__HOW TO COMPLETE THIS TASK__
Starting from the first line below, repeat the data exactly through to the last.

__DATASET ENTRIES__
****

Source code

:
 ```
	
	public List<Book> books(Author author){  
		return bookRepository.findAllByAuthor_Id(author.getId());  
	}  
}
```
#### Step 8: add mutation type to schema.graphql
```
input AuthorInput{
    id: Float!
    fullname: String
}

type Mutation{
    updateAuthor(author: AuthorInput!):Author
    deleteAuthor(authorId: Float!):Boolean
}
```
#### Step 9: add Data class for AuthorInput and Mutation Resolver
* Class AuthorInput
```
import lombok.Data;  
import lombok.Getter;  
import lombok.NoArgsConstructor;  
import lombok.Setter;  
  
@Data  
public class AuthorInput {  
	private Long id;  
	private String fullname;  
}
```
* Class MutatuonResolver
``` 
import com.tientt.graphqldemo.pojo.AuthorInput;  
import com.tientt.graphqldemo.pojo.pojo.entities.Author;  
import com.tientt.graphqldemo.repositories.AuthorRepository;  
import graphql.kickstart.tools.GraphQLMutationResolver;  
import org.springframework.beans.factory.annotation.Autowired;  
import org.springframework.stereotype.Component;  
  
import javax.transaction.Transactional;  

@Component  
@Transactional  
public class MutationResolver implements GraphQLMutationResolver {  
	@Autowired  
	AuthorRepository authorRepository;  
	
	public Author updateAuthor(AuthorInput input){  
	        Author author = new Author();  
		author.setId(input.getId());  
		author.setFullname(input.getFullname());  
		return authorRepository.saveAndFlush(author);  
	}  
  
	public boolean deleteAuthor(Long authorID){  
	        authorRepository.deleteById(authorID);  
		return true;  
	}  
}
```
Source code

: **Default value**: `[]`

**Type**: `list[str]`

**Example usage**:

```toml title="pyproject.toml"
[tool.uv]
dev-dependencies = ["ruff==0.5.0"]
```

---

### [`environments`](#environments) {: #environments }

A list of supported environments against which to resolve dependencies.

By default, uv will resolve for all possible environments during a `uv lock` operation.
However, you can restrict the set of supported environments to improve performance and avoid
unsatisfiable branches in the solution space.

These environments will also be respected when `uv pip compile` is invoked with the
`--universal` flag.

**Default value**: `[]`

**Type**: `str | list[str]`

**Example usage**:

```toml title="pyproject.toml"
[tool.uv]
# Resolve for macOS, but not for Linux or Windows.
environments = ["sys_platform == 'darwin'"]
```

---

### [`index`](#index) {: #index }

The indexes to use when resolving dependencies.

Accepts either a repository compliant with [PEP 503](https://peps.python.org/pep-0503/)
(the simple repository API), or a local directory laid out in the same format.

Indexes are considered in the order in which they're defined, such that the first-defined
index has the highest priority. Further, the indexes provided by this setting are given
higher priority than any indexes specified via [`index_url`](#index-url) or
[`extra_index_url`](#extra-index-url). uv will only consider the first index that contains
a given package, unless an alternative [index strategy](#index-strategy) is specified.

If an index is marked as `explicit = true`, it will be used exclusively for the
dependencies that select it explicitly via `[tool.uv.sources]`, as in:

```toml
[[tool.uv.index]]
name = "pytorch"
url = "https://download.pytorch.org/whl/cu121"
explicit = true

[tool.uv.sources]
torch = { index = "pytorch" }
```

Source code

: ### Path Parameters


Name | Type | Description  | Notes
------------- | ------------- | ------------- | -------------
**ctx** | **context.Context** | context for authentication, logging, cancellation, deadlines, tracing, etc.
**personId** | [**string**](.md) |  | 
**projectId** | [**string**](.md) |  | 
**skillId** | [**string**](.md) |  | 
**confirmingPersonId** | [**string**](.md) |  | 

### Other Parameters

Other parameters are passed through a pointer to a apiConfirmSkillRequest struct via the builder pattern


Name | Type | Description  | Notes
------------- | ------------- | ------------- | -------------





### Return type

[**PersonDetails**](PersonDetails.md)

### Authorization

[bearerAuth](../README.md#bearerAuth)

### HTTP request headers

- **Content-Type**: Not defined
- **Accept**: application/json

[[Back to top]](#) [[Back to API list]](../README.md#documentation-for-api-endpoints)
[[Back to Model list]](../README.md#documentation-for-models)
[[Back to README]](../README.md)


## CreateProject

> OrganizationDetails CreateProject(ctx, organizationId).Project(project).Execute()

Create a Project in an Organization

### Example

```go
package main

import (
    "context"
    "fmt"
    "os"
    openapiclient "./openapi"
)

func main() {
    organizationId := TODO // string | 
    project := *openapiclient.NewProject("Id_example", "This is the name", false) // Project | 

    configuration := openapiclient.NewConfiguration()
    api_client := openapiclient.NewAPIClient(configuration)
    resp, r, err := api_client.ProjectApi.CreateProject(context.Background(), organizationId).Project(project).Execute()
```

****

__WORKED SOLUTION__
Source code

:
 ```
	
	public List<Book> books(Author author){  
		return bookRepository.findAllByAuthor_Id(author.getId());  
	}  
}
```
#### Step 8: add mutation type to schema.graphql
```
input AuthorInput{
    id: Float!
    fullname: String
}

type Mutation{
    updateAuthor(author: AuthorInput!):Author
    deleteAuthor(authorId: Float!):Boolean
}
```
#### Step 9: add Data class for AuthorInput and Mutation Resolver
* Class AuthorInput
```
import lombok.Data;  
import lombok.Getter;  
import lombok.NoArgsConstructor;  
import lombok.Setter;  
  
@Data  
public class AuthorInput {  
	private Long id;  
	private String fullname;  
}
```
* Class MutatuonResolver
``` 
import com.tientt.graphqldemo.pojo.AuthorInput;  
import com.tientt.graphqldemo.pojo.pojo.entities.Author;  
import com.tientt.graphqldemo.repositories.AuthorRepository;  
import graphql.kickstart.tools.GraphQLMutationResolver;  
import org.springframework.beans.factory.annotation.Autowired;  
import org.springframework.stereotype.Component;  
  
import javax.transaction.Transactional;  

@Component  
@Transactional  
public class MutationResolver implements GraphQLMutationResolver {  
	@Autowired  
	AuthorRepository authorRepository;  
	
	public Author updateAuthor(AuthorInput input){  
	        Author author = new Author();  
		author.setId(input.getId());  
		author.setFullname(input.getFullname());  
		return authorRepository.saveAndFlush(author);  
	}  
  
	public boolean deleteAuthor(Long authorID){  
	        authorRepository.deleteById(authorID);  
		return true;  
	}  
}
```
Source code

: **Default value**: `[]`

**Type**: `list[str]`

**Example usage**:

```toml title="pyproject.toml"
[tool.uv]
dev-dependencies = ["ruff==0.5.0"]
```

---

### [`environments`](#environments) {: #environments }

A list of supported environments against which to resolve dependencies.

By default, uv will resolve for all possible environments during a `uv lock` operation.
However, you can restrict the set of supported environments to improve performance and avoid
unsatisfiable branches in the solution space.

These environments will also be respected when `uv pip compile` is invoked with the
`--universal` flag.

**Default value**: `[]`

**Type**: `str | list[str]`

**Example usage**:

```toml title="pyproject.toml"
[tool.uv]
# Resolve for macOS, but not for Linux or Windows.
environments = ["sys_platform == 'darwin'"]
```

---

### [`index`](#index) {: #index }

The indexes to use when resolving dependencies.

Accepts either a repository compliant with [PEP 503](https://peps.python.org/pep-0503/)
(the simple repository API), or a local directory laid out in the same format.

Indexes are considered in the order in which they're defined, such that the first-defined
index has the highest priority. Further, the indexes provided by this setting are given
higher priority than any indexes specified via [`index_url`](#index-url) or
[`extra_index_url`](#extra-index-url). uv will only consider the first index that contains
a given package, unless an alternative [index strategy](#index-strategy) is specified.

If an index is marked as `explicit = true`, it will be used exclusively for the
dependencies that select it explicitly via `[tool.uv.sources]`, as in:

```toml
[[tool.uv.index]]
name = "pytorch"
url = "https://download.pytorch.org/whl/cu121"
explicit = true

[tool.uv.sources]
torch = { index = "pytorch" }
```

Source code

: ### Path Parameters


Name | Type | Description  | Notes
------------- | ------------- | ------------- | -------------
**ctx** | **context.Context** | context for authentication, logging, cancellation, deadlines, tracing, etc.
**personId** | [**string**](.md) |  | 
**projectId** | [**string**](.md) |  | 
**skillId** | [**string**](.md) |  | 
**confirmingPersonId** | [**string**](.md) |  | 

### Other Parameters

Other parameters are passed through a pointer to a apiConfirmSkillRequest struct via the builder pattern


Name | Type | Description  | Notes
------------- | ------------- | ------------- | -------------





### Return type

[**PersonDetails**](PersonDetails.md)

### Authorization

[bearerAuth](../README.md#bearerAuth)

### HTTP request headers

- **Content-Type**: Not defined
- **Accept**: application/json

[[Back to top]](#) [[Back to API list]](../README.md#documentation-for-api-endpoints)
[[Back to Model list]](../README.md#documentation-for-models)
[[Back to README]](../README.md)


## CreateProject

> OrganizationDetails CreateProject(ctx, organizationId).Project(project).Execute()

Create a Project in an Organization

### Example

```go
package main

import (
    "context"
    "fmt"
    "os"
    openapiclient "./openapi"
)

func main() {
    organizationId := TODO // string | 
    project := *openapiclient.NewProject("Id_example", "This is the name", false) // Project | 

    configuration := openapiclient.NewConfiguration()
    api_client := openapiclient.NewAPIClient(configuration)
    resp, r, err := api_client.ProjectApi.CreateProject(context.Background(), organizationId).Project(project).Execute()
```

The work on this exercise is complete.